Many libraries offer yoga classes, either for free or a nominal fee. Yoga is known to have many of the same positive benefits as reading, including stress reduction and enhanced empathy.
Language classes and conversation practice are common sights at libraries. This allows learners to converse and gain practical experience with their new language. If there aren’t any current events for the language you are learning, contact the library to express interest in forming a new group!
Additional educational programming may include dance classes, cooking demos, or fitness groups, all of which contribute to a healthy lifestyle.
Today more than ever, people are in dire need of community and connection. The CDC warns that loneliness and social isolation can increase the risk of dementia, heart disease, and other ailments. Luckily, your local library often promotes community and connection through the organization of social events.

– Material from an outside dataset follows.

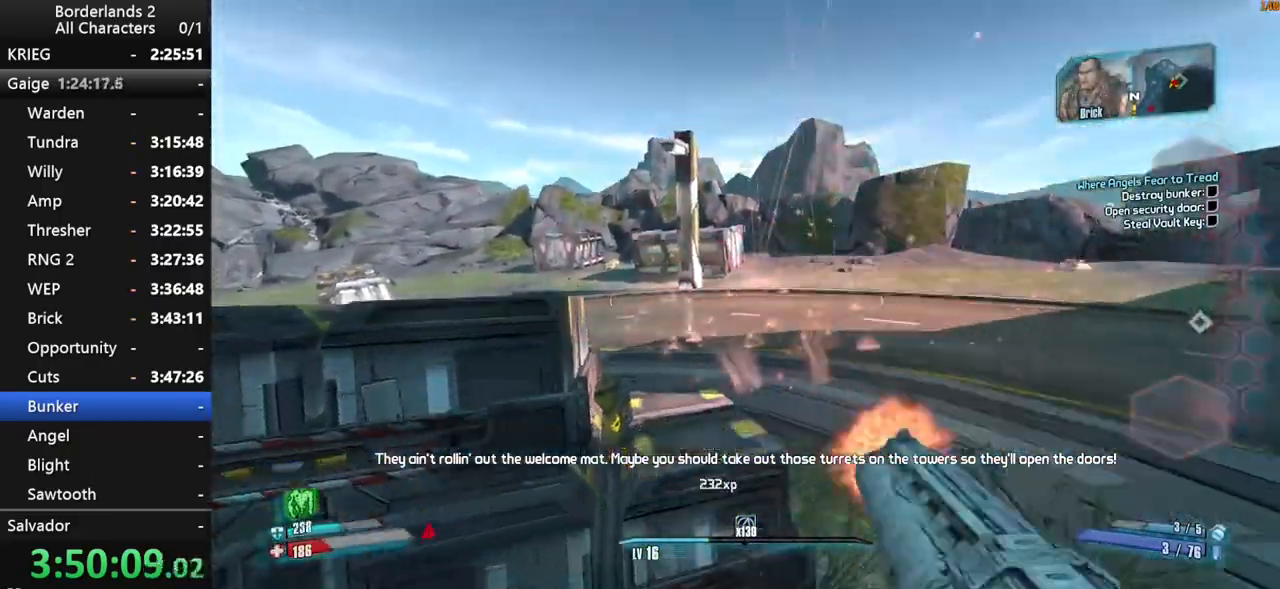
{"keys": ["d", "shift", "w"], "mouse": ["wheel_down"], "events": [[100, "d", "down"], [200, "d", "up"], [384, "d", "down"]]}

These events may include gardening classes, board game nights, poetry slams, and more. Attending library-sponsored events is an excellent way to connect with like-minded people and participate in your local community. If they don’t have events that relate to your interests, library staff may even allow users to host gatherings on their property.
A well-rounded lifestyle may seem difficult to maintain in the fast-paced culture we live in today. Books and libraries can help sustain healthy lifestyles in communities around the world. By discovering new perspectives, readers can gain empathy and knowledge, as well as reduce their stress levels and slow down cognitive issues. Libraries will sometimes promote additional healthy practices, such as book clubs, social events, or educational classes.
And best of all, with the help of your local library, the benefits of reading are available to anyone, free of charge.